# Start of PASSAGE GIVEN
I can hardly think of a more appealing nexus of the sciences, for most of us and for obvious (and delicious) reasons, than food. Add a kind of engineering to the mix, and you get the study of cooking. Back in 2012, we featured the first few lectures from Harvard University's course Science and Cooking: From Haute Cuisine to the Science of Soft Matter. Their collection of rigorous and entertaining presentations of that which we love to prepare and, even more so, to eat has since expanded to include one- to two-hour lectures delivered by sharp professors in cooperation with respected chefs and other food luminaries on culinary subjects like the science of sweets (featuring Flour Bakery's Joanne Chang), how to do cutting-edge modernist cuisine at home (featuring Nathan Myhrvold, who wrote an enormous book on it), and the relevance of microbes, misos, and olives (featuring David Chang of Momofuku fame). You can watch all of the lectures, in order, with the playlist embedded at the top of this post.
# End of PASSAGE GIVEN
◆ **REQUIREMENTS**:
1: Summarize the passage on Harvard's Science and Cooking lectures in two sentences.
2: Answer these questions using the passage on Harvard's Science and Cooking lectures:
(a) In what year were the first few lectures featured?
(b) Which chef appears in the lecture on the science of sweets, and with what bakery is she linked?
(c) Who appears in the lecture on microbes, misos, and olives?
3: Carry on the passage on Harvard's Science and Cooking lectures, starting after its final sentence.
The stored dataset items that come next are separate material, unrelated to the passage on Harvard's Science and Cooking lectures.
# Start of DATASET EXCERPTS
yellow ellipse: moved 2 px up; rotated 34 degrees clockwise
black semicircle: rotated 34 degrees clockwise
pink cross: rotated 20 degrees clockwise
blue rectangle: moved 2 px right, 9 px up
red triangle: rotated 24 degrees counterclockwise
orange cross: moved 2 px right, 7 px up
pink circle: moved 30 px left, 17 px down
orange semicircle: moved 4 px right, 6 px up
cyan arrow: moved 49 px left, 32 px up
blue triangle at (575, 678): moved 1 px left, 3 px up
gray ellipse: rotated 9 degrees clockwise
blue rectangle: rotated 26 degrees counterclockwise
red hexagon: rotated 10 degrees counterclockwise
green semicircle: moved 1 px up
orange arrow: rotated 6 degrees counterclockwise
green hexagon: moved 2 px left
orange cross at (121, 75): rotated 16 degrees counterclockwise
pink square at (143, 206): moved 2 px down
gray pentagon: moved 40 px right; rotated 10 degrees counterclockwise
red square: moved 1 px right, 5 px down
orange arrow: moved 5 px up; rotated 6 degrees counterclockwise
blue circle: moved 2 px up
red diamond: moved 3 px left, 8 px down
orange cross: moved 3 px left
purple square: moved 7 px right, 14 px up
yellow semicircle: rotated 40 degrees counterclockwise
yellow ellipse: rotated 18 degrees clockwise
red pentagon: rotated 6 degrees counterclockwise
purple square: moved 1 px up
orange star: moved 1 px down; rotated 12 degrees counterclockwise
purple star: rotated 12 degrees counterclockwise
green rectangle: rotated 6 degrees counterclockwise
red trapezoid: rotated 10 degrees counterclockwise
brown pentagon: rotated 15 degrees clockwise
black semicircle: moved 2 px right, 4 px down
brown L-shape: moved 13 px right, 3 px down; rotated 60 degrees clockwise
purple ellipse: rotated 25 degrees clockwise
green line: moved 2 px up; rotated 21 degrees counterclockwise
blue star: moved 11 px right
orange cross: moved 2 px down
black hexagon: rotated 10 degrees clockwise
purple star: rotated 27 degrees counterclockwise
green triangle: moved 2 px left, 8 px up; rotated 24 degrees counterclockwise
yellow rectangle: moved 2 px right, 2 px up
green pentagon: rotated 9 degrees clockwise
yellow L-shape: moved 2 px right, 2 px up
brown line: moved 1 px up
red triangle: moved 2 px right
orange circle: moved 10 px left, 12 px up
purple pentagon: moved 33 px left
# End of DATASET EXCERPTS
◆ **RESPONSES TO THE TASKS**:
1: Harvard's course Science and Cooking: From Haute Cuisine to the Science of Soft Matter, whose first lectures were featured in 2012, has grown to include one- to two-hour lectures given by professors together with respected chefs and other food luminaries. Their topics include the science of sweets, modernist cuisine at home, and microbes, misos, and olives, and all the lectures can be watched in order through a playlist embedded at the top of the post.

2:
(a) 2012
(b) Joanne Chang, of Flour Bakery
(c) David Chang, of Momofuku fame

3:
Alternatively, you can pick and choose from the complete list of Harvard's Science and Cooking lectures on Youtube or on iTunes. Some get deep into the natural workings of specific dishes, ingredients and preparation methods; others, like "The Science of Good Cooking" with a couple of editors from Cook's Illustrated, take a broader view. That lecture and others will certainly help build an intellectual framework for those of us who want to improve our cooking — and even those of us who can already cook decently, or at least reliably follow a recipe — but can't quite attain the next level without understanding exactly what happens when we flick on the heat. One school of thought holds that, to come off as reasonably skilled in the kitchen, you need only master one or two showcase meals. When asked to cook something, I, for instance, have tended to make paella almost every time, almost out of sheer habit. But now that I've found Raül Balam Ruscalleda's talk on the science of that traditional Spanish dish, I can see that I must now, on several levels, raise my game. View it below, and feel free to take notes alongside me. You can find Science and Cooking in our collection of 900 Free Online Courses from Top Universities.
Colin Marshall hosts and produces Notebook on Cities and Culture and writes essays on cities, language, Asia, and men’s style. He’s at work on a book about Los Angeles, A Los Angeles Primer. Follow him on Twitter at @colinmarshall or on Facebook.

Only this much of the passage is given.